それはね、EBUによって失格となったんですね。それは抗議活動、デモを揶揄する内容だったんですよね。「あなたたちは抗議活動しているけど、何もわかってないよね」的な、ちょっとディスの入っている曲だったらしいんですね。

それによって参加できなくなって。今はちなみにロシアもベラルーシもバンとなっているわけですね、参加できない。ロシアはウクライナ戦争のことで。

ベラルーシは実はウクライナ戦争ではなくて、まさにちょっとこれと関係しているんですけど、そのテレビ局の放送倫理問題で参加ができない。

要するにでっち上げのインタビューを放送していたりとかしていて。それが問題視されて、この放送局はちょっと今参加させることはできませんよ、ということになっているんですね。

だからまあ、揉めているんですよね。けっこう今見てても、2年に1度ぐらいはなんかけっこう……。

武田:穏やかじゃないね、これ。

ステージ上のレインボーフラッグが禁止に

マライ:そう、あるんですよね。個人的にすごく興味のあるルールが存在していましてですね。これ、新しいルールなんですよ。2025年以降、出場アーティストがステージ上で掲げることができる旗ですね。自国の公式な国旗のみとなっているんですね。

じゃあ他にどんな旗があるのかって話なんですけど。例えばなんですけど、レインボーフラッグとプライドフラッグ、LGBTQ+のものなんですけど、これは禁止になったんですね。禁止になったばっかりですね。

これも政治的なメッセージ性を避けるための措置だそうですね。私は今日ちょっと虹のピンバッジをつけてみて、ここで入室禁止になるかどうかちょっと試してみたんですけど。

武田:なりませんですよ。

マライ:ここに無事に座っているところは、文化放送的には大丈夫だったということになっているんですよね。

でもなんか興味深いですよね。レインボーフラッグというのは確かにどうなんですかね、政治的なものなのか。一応多様性を祝うことを伝統にしてきたユーロビジョン・ソング・コンテストなので、性格的にすごく合うものだとは思うんですけど。

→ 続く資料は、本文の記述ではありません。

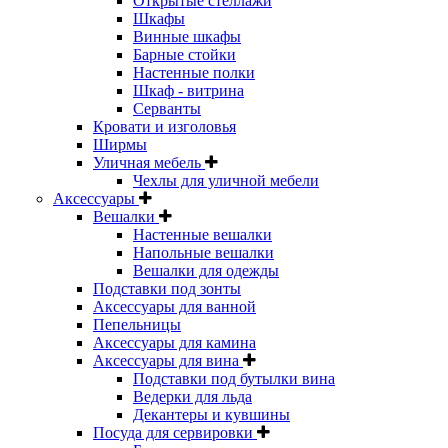
Открытые стеллажи
Шкафы
Винные шкафы
Барные стойки
Настенные полки
Шкаф - витрина
Серванты
Кровати и изголовья
Ширмы
Уличная мебель
Чехлы для уличной мебели
Аксессуары
Вешалки
Настенные вешалки
Напольные вешалки
Вешалки для одежды
Подставки под зонты
Аксессуары для ванной
Пепельницы
Аксессуары для камина
Аксессуары для вина
Подставки под бутылки вина
Ведерки для льда
Декантеры и кувшины
Посуда для сервировки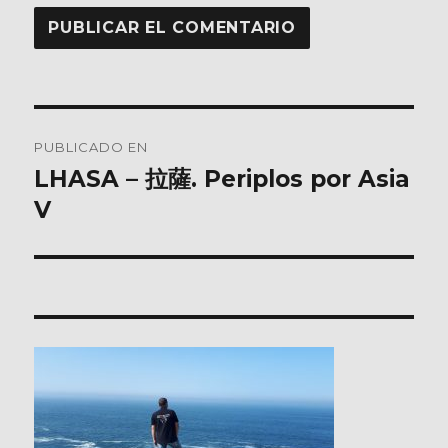
Navegación
PUBLICADO EN
de
LHASA – 拉薩. Periplos por Asia
V
entradas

でも禁止なわけなんですね。だからそれがすごく議論になったんですよね。

武田:でもそれ、今いろんなポップミュージックでも、ロックでもラップでもヒップホップでも何でも、割とこうテーマとしてね、そういった多様性を中身に持ち込むってことは多いと思いますけど、そういうのも問われるってことなんですかね、じゃあ。

マライ:問われるみたいですね。だからステージ上ではダメ。なんですけど、観客はOKなんですよ。

武田:観客はOK。

マライ:だから観客みんなレインボーフラッグで応援するっていうのはありなわけなんですよね。だからそれもまたなんかこう、うーん、矛盾っていうね、そんな気しなくもないわけなんですよね。

まあ例えばね、ヨーロッパの参加国が多いわけなんですけど、その性的マイノリティに関してオープンなヨーロッパの西側諸国と、ちょっと性的マイノリティに関してはすごく保守的な東側諸国の分断があるわけなんですね。

だからそこら辺のソングコンテスト上での分断を避けるために、まあなかったことにするのかってことですよね。すごくなんかその、うん、多様性なかったこととか、それでいいんだろうかね、すごく気になるところではあるんですけどね。